抜粋 >>
━━━━━━━━
ドル建て金の最高値を更新と金融政策について思う事

鴫原質店の弟さんです。

3月は世界中で大きな動きがありましたが、私生活と関係ある部分もあり色々な事を考えさせられました。先に書いときますが、多くの方々には退屈でつまらない話になりそうです。質屋に関係する事で言えば、ドル建て金価格が史上最高値を突破し続けてます。こちらはドル建てゴールドの5年チャート。5年間のドル建て金チャート4年前につけた1オンス2,050ドル付近をぶち破り、3月は一気に駆け上がり続けました。ちょっと(結構?)前まではドル金利やドルインデックスと金相場は大きな相関関係が見られましたが、それらを完全に振り払った世界的な金の上昇なのか?。それともアメリカの金利下落の先読み投資か?。基軸通貨ドル体制の崩壊の始まりか?。中東情勢逼迫による安全資産への投資?。金が買われている事以外は全て空想物語状態で誰か教えて欲しいくらいだ(笑)。ドル高なのにゴールド(金)も上昇って今までは殆ど見られない相当不気味な状況のような気がするぞ。この状況が喜ばしい事と考えるのは正直いかがなものかと個人的に思いますが、世界的な経済・金融・情勢は安定してるとは言えない状態のようです。尚、使用する全てのチャートはいつものトレーディングビュー様(こちら)からお借りします(4月4日付け)。

ドル建て金の1か月チャートがこんな感じ。ドル建て金の一か月チャート1オンス2083ドルから2298ドルまで10%(215ドル)も上昇。オンスだとパッとしないのでグラム換算になおすと、$215/31.1≒6.9ドルも上昇しました。日本円換算にすると為替を151円とすれば、151(円)×6.9(ドル)×1.1(消費税)≒1,140円となり、円換算の1グラム上昇幅が確認できます。相場が無い(←抵抗線がない)状態に突入したので、どこかで調整されたところが相場になる青天井。
━━━━━━━━
提供資料 >>
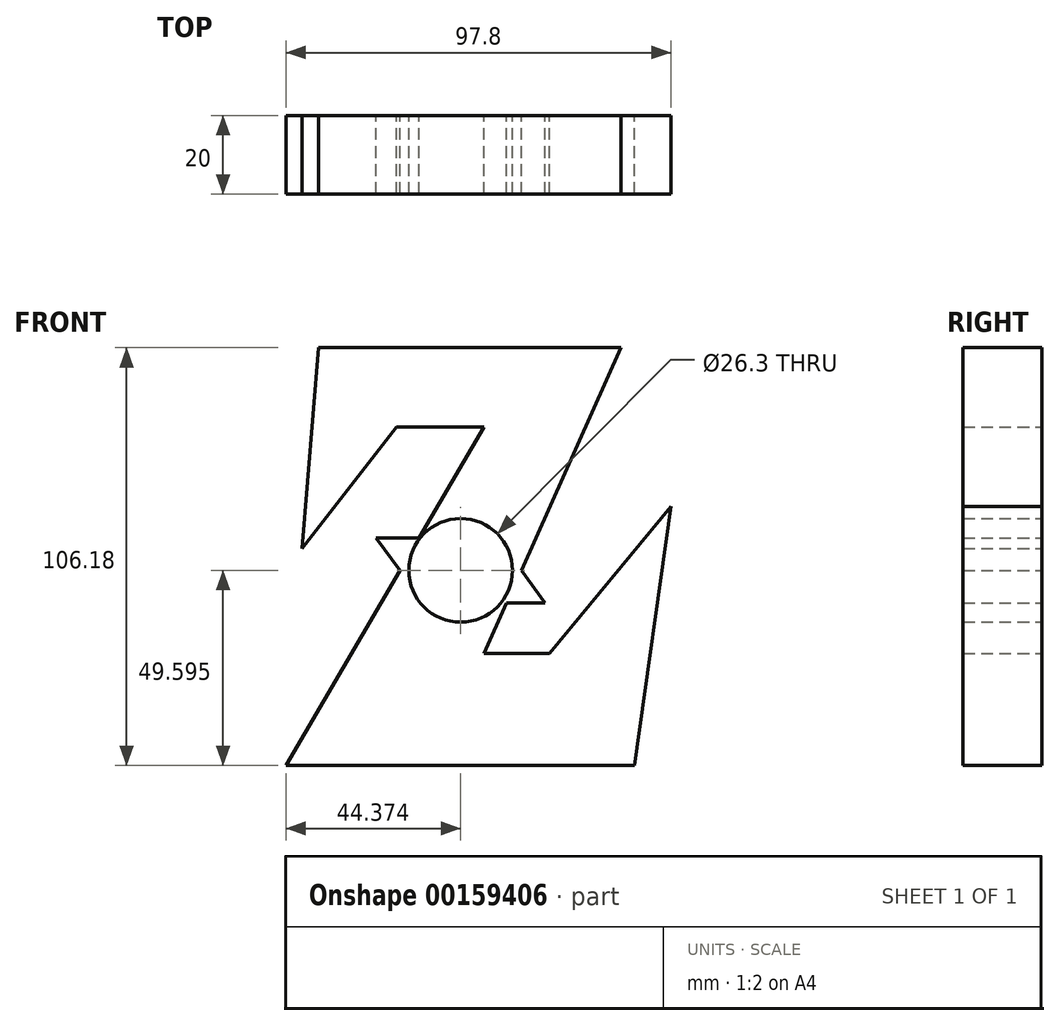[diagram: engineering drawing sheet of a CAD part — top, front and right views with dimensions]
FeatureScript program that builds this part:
━━━━━━━━
短い課題 1 >> 抜粋のうち、「鴫原質店の弟さんです。」から「たところが相場になる青天井。」までを、両端も含めて一字一句そのまま書き写せ。
短い課題 2 >> 抜粋の内容を二文にまとめよ。
短い課題 3 >> 抜粋によると、ドル建て金の1か月チャートでは1オンスあたり何ドルから何ドルまで上昇したか。
資料はこの作業には一切関係しない。

解答例 1 >>
鴫原質店の弟さんです。

3月は世界中で大きな動きがありましたが、私生活と関係ある部分もあり色々な事を考えさせられました。先に書いときますが、多くの方々には退屈でつまらない話になりそうです。質屋に関係する事で言えば、ドル建て金価格が史上最高値を突破し続けてます。こちらはドル建てゴールドの5年チャート。5年間のドル建て金チャート4年前につけた1オンス2,050ドル付近をぶち破り、3月は一気に駆け上がり続けました。ちょっと(結構?)前まではドル金利やドルインデックスと金相場は大きな相関関係が見られましたが、それらを完全に振り払った世界的な金の上昇なのか?。それともアメリカの金利下落の先読み投資か?。基軸通貨ドル体制の崩壊の始まりか?。中東情勢逼迫による安全資産への投資?。金が買われている事以外は全て空想物語状態で誰か教えて欲しいくらいだ(笑)。ドル高なのにゴールド(金)も上昇って今までは殆ど見られない相当不気味な状況のような気がするぞ。この状況が喜ばしい事と考えるのは正直いかがなものかと個人的に思いますが、世界的な経済・金融・情勢は安定してるとは言えない状態のようです。尚、使用する全てのチャートはいつものトレーディングビュー様(こちら)からお借りします(4月4日付け)。

ドル建て金の1か月チャートがこんな感じ。ドル建て金の一か月チャート1オンス2083ドルから2298ドルまで10%(215ドル)も上昇。オンスだとパッとしないのでグラム換算になおすと、$215/31.1≒6.9ドルも上昇しました。日本円換算にすると為替を151円とすれば、151(円)×6.9(ドル)×1.1(消費税)≒1,140円となり、円換算の1グラム上昇幅が確認できます。相場が無い(←抵抗線がない)状態に突入したので、どこかで調整されたところが相場になる青天井。

解答例 2 >> 3月、ドル建て金価格は4年前につけた1オンス2,050ドル付近を突破して史上最高値を更新し続け、1か月で2083ドルから2298ドルへと10%上昇した。筆者は、ドル高なのに金も上がるというこれまで殆ど見られない状況を不気味だと感じ、世界的な経済・金融・情勢は安定しているとは言えないと述べている。

解答例 3 >> 2083ドルから2298ドルまで。